*** Begin section ***

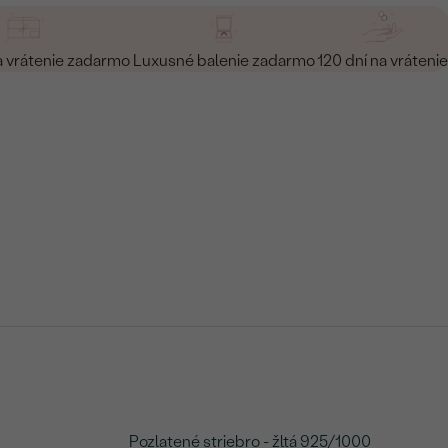
a vrátenie zadarmo
Luxusné balenie zadarmo
120 dní na vrátenie
Pozlatené striebro - žltá 925/1000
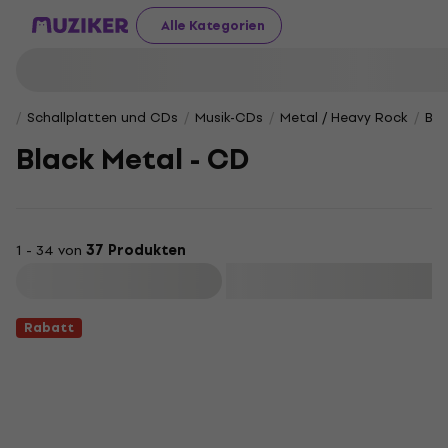
Alle Kategorien
Schallplatten und CDs
Musik-CDs
Metal / Heavy Rock
Bla
Black Metal - CD
1 - 34 von
37 Produkten
Filtern
Rabatt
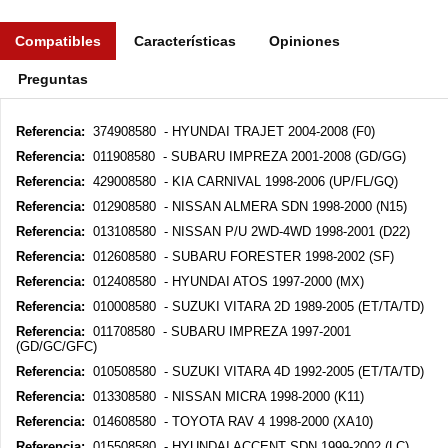
Compatibles
Características
Opiniones
Preguntas
Referencia:
374908580 - HYUNDAI TRAJET 2004-2008 (F0)
Referencia:
011908580 - SUBARU IMPREZA 2001-2008 (GD/GG)
Referencia:
429008580 - KIA CARNIVAL 1998-2006 (UP/FL/GQ)
Referencia:
012908580 - NISSAN ALMERA SDN 1998-2000 (N15)
Referencia:
013108580 - NISSAN P/U 2WD-4WD 1998-2001 (D22)
Referencia:
012608580 - SUBARU FORESTER 1998-2002 (SF)
Referencia:
012408580 - HYUNDAI ATOS 1997-2000 (MX)
Referencia:
010008580 - SUZUKI VITARA 2D 1989-2005 (ET/TA/TD)
Referencia:
011708580 - SUBARU IMPREZA 1997-2001
(GD/GC/GFC)
Referencia:
010508580 - SUZUKI VITARA 4D 1992-2005 (ET/TA/TD)
Referencia:
013308580 - NISSAN MICRA 1998-2000 (K11)
Referencia:
014608580 - TOYOTA RAV 4 1998-2000 (XA10)
Referencia:
015508580 - HYUNDAI ACCENT SDN 1999-2002 (LC)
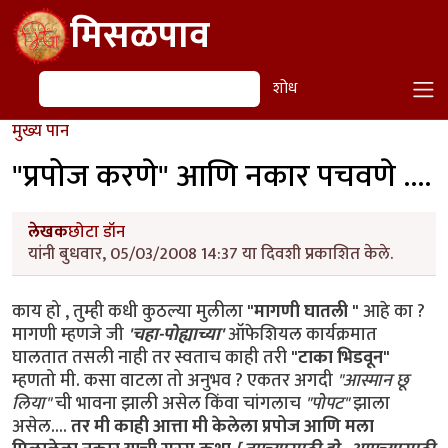
Skip to main content
मिसळपाव
शोध
शोध
मुख्य पान
"प्रपोज करणे" आणि नकार पचवणे ....
लेखक
छोटा डॉन
यांनी बुधवार, 05/03/2008 14:37 या दिवशी प्रकाशित केले.
काय हो , तुम्ही कधी कुठल्या मुलीला
"मागणी घातली "
आहे का ?
मागणी म्हणजे जी
'चहा-पोह्याच्या'
ऑफेशियल कार्यक्रमात
घालतात तसली नाही तर स्वताच काही तरी
"टाका भिडवून"
म्हणतो मी. कसा वाटला तो अनुभव ? एकतर अगदी
"आस्मान छू
लिया"
ची भावना झाली असेल किंवा चांगलाच
"पोपट"
झाला
असेल....
तर मी काही आत्ता मी केलेला प्रपोज आणि मला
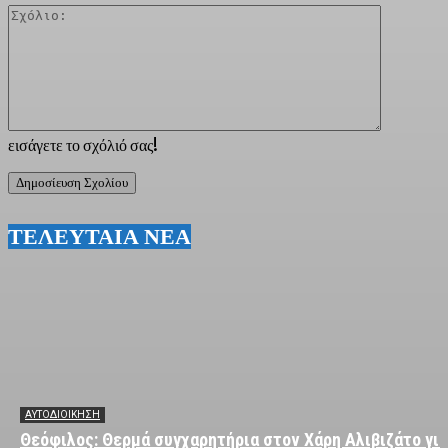
Σχόλιο:
εισάγετε το σχόλιό σας!
ΤΕΛΕΥΤΑΙΑ ΝΕΑ
ΑΥΤΟΔΙΟΙΚΗΣΗ
Θεόφιλος: Θερμά συγχαρητήρια στον Χάρη Αλιβιζάτο για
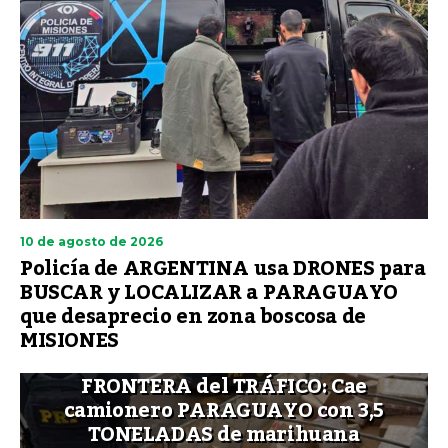
10 de agosto de 2026
Policía de ARGENTINA usa DRONES para
BUSCAR y LOCALIZAR a PARAGUAYO
que desaprecio en zona boscosa de
MISIONES
FRONTERA del TRÁFICO: Cae
camionero PARAGUAYO con 3,5
TONELADAS de marihuana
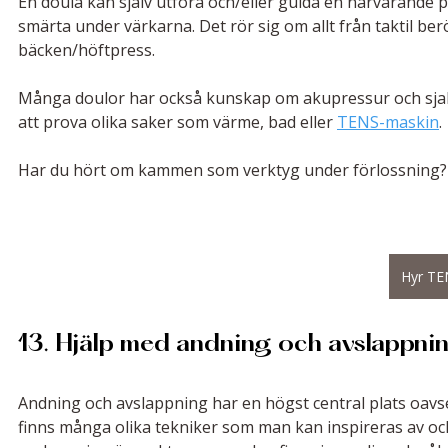
En doula kan själv utföra och/eller guida en närvarande p
smärta under värkarna. Det rör sig om allt från taktil be
bäcken/höftpress. 
Många doulor har också kunskap om akupressur och sjalt
att prova olika saker som värme, bad eller 
TENS-maskin
.
Har du hört om kammen som verktyg under förlossning?
Hyr TE
13. Hjälp med andning och avslappni
Andning och avslappning har en högst central plats oavsett
finns många olika tekniker som man kan inspireras av och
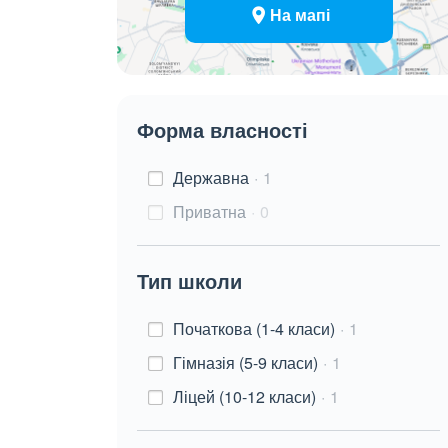
На мапі
Форма власності
Державна
1
Приватна
0
Тип школи
Початкова (1-4 класи)
1
Гімназія (5-9 класи)
1
Ліцей (10-12 класи)
1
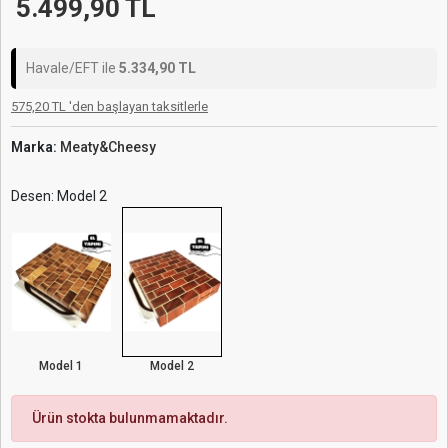
5.499,90 TL
Havale/EFT ile
5.334,90 TL
575,20 TL 'den başlayan taksitlerle
Marka:
Meaty&Cheesy
Desen: Model 2
Model 1
Model 2
Ürün stokta bulunmamaktadır.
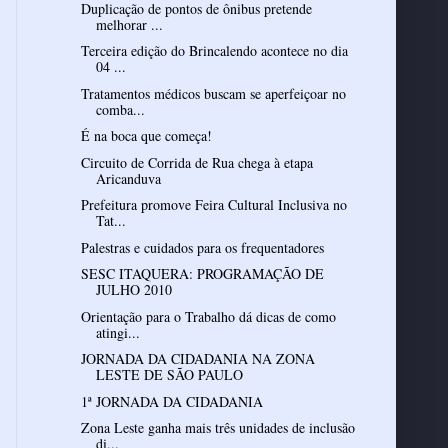
Duplicação de pontos de ônibus pretende
melhorar ...
Terceira edição do Brincalendo acontece no dia
04 ...
Tratamentos médicos buscam se aperfeiçoar no
comba...
É na boca que começa!
Circuito de Corrida de Rua chega à etapa
Aricanduva
Prefeitura promove Feira Cultural Inclusiva no
Tat...
Palestras e cuidados para os frequentadores
SESC ITAQUERA: PROGRAMAÇÃO DE
JULHO 2010
Orientação para o Trabalho dá dicas de como
atingi...
JORNADA DA CIDADANIA NA ZONA
LESTE DE SÃO PAULO
1ª JORNADA DA CIDADANIA
Zona Leste ganha mais três unidades de inclusão
di...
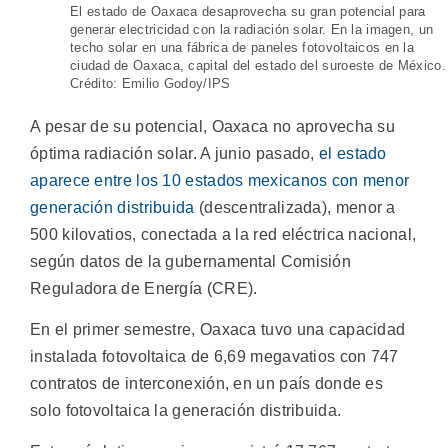
El estado de Oaxaca desaprovecha su gran potencial para
generar electricidad con la radiación solar. En la imagen, un
techo solar en una fábrica de paneles fotovoltaicos en la
ciudad de Oaxaca, capital del estado del suroeste de México.
Crédito: Emilio Godoy/IPS
A pesar de su potencial, Oaxaca no aprovecha su
óptima radiación solar. A junio pasado,
el estado
aparece entre los 10 estados mexicanos con menor
generación distribuida
(descentralizada), menor a
500 kilovatios, conectada a la red eléctrica nacional,
según datos de la gubernamental Comisión
Reguladora de Energía (CRE).
En el primer semestre, Oaxaca tuvo una capacidad
instalada fotovoltaica de 6,69 megavatios con 747
contratos de interconexión, en un país donde es
solo fotovoltaica la generación distribuida.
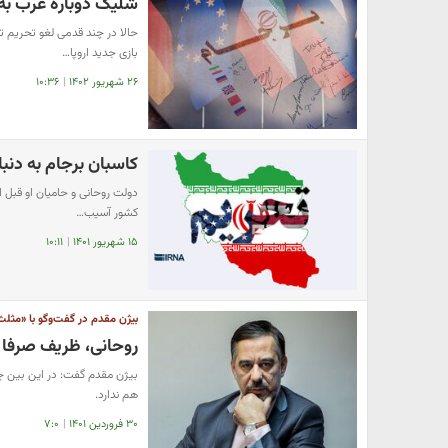
شلیک دوباره غرب به
بازی جدید اروپا…
۲۶ شهریور ۱۴۰۲
|
۱۰:۳۶
کاسبان برجام به دنب
کشور آسیب…
۱۵ شهریور ۱۴۰۱
|
۱۰:۱۱
بیژن مقدم در گفت‌وگو با «مثلث‌
روحانی، ظریف صرفا 
بیژن مقدم گفت: در این بین چر
هم ندارد.
۳۰ فروردین ۱۴۰۱
|
۷:۰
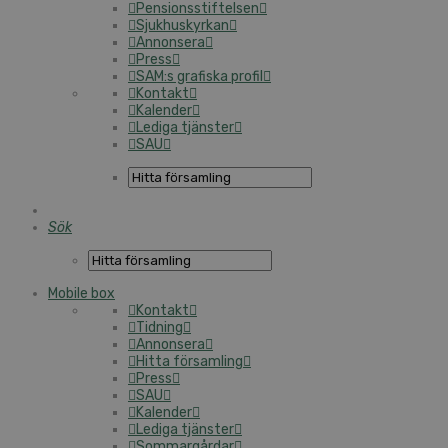
Pensionsstiftelsen
Sjukhuskyrkan
Annonsera
Press
SAM:s grafiska profil
Kontakt
Kalender
Lediga tjänster
SAU
Sök
Mobile box
Kontakt
Tidning
Annonsera
Hitta församling
Press
SAU
Kalender
Lediga tjänster
Sommargårdar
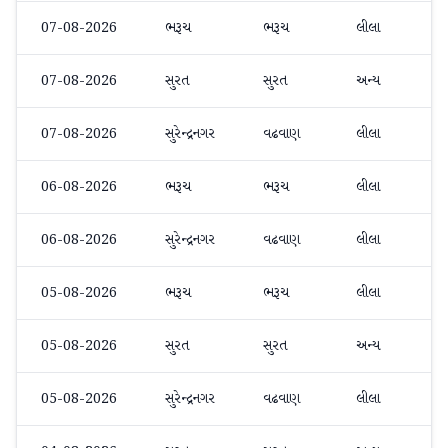
07-08-2026
ભરૂચ
ભરૂચ
લીલા
07-08-2026
સુરત
સુરત
અન્ય
07-08-2026
સુરેન્દ્રનગર
વઢવાણ
લીલા
06-08-2026
ભરૂચ
ભરૂચ
લીલા
06-08-2026
સુરેન્દ્રનગર
વઢવાણ
લીલા
05-08-2026
ભરૂચ
ભરૂચ
લીલા
05-08-2026
સુરત
સુરત
અન્ય
05-08-2026
સુરેન્દ્રનગર
વઢવાણ
લીલા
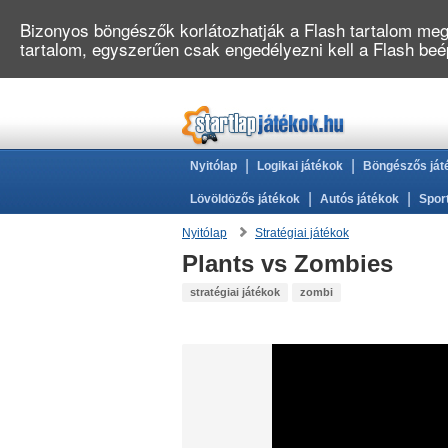
Bizonyos böngészők korlátozhatják a Flash tartalom megj
tartalom, egyszerűen csak engedélyezni kell a Flash be
|
|
Nyitólap
Logikai játékok
Böngészős ját
|
|
Lövöldözős játékok
Autós játékok
Spor
Nyitólap
Stratégiai játékok
Plants vs Zombies
stratégiai játékok
zombi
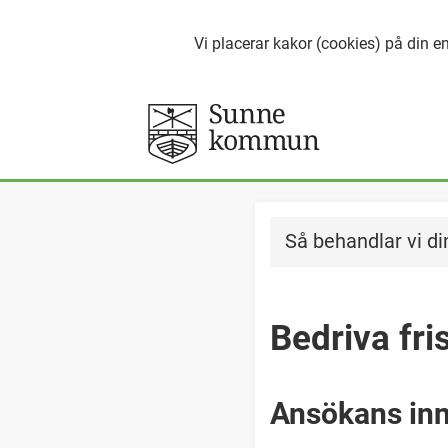
Vi placerar kakor (cookies) på din en
Så behandlar vi di
Bedriva fr
Ansökans inn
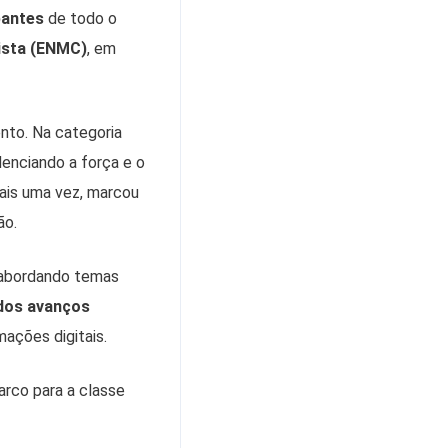
pantes
de todo o
ista (ENMC)
, em
ento. Na categoria
idenciando a força e o
mais uma vez, marcou
ão.
, abordando temas
e dos avanços
ações digitais.
rco para a classe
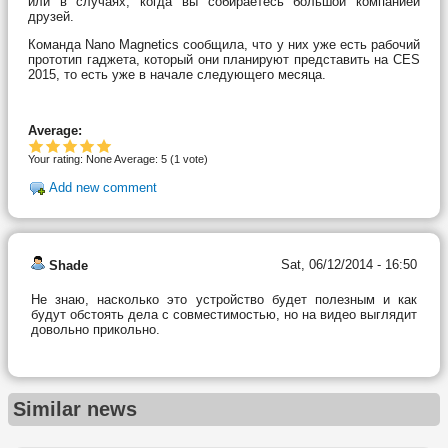
или в случаях, когда вы собираетесь большой компанией
друзей.
Команда Nano Magnetics сообщила, что у них уже есть рабочий
прототип гаджета, который они планируют представить на CES
2015, то есть уже в начале следующего месяца.
Average:
Your rating:
None
Average:
5
(
1
vote)
Add new comment
Sat, 06/12/2014 - 16:50
Shade
Не знаю, насколько это устройство будет полезным и как
будут обстоять дела с совместимостью, но на видео выглядит
довольно прикольно.
Similar news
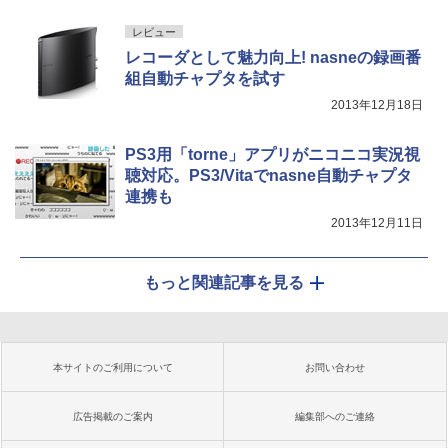
レビュー
レコーダとして魅力向上! nasneの録画番
組自動チャプタを試す
2013年12月18日
PS3用「torne」アプリがニコニコ実況視
聴対応。PS3/Vitaでnasne自動チャプタ
連携も
2013年12月11日
もっと関連記事を見る
本サイトのご利用について
お問い合わせ
広告掲載のご案内
編集部へのご連絡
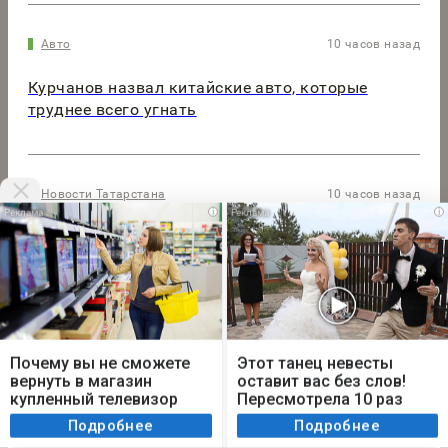
Авто
10 часов назад
Курчанов назвал китайские авто, которые
труднее всего угнать
Новости Татарстана
10 часов назад
i
i
Торговый оборот Татарстана и Индии удвоился
в первый квартал 2026 года
Мы используем cookie. Во время посещения сайта
Новости Татарстана
13 часов назад
вы соглашаетесь с тем, что мы обрабатываем
Почему вы не сможете
Этот танец невесты
ваши персональные данные с использованием
вернуть в магазин
оставит вас без слов!
С работы — в наручниках: по делу о взятке
метрик Яндекс Метрика, top.mail.ru, LiveInternet.
купленный телевизор
Пересмотрела 10 раз
задержали замглавы «Банка Татарстан»
Я согласен
Подробнее
Подробнее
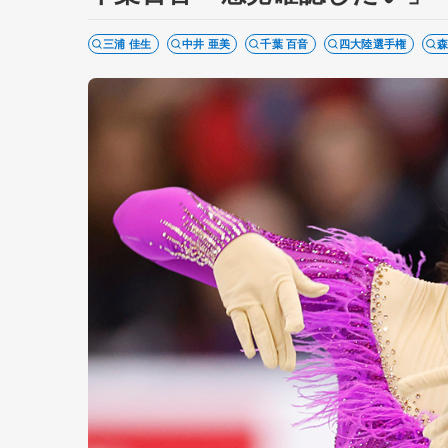
三浦 佳生
中井 亜美
千葉 百音
四大陸選手権
森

*** End section ***

**What the task requires:** Every line of the material that includes the word "Oaxaca" needs to be copied.

**Answer below:**
El estado de Oaxaca desaprovecha su gran potencial para
ciudad de Oaxaca, capital del estado del suroeste de México.
A pesar de su potencial, Oaxaca no aprovecha su
En el primer semestre, Oaxaca tuvo una capacidad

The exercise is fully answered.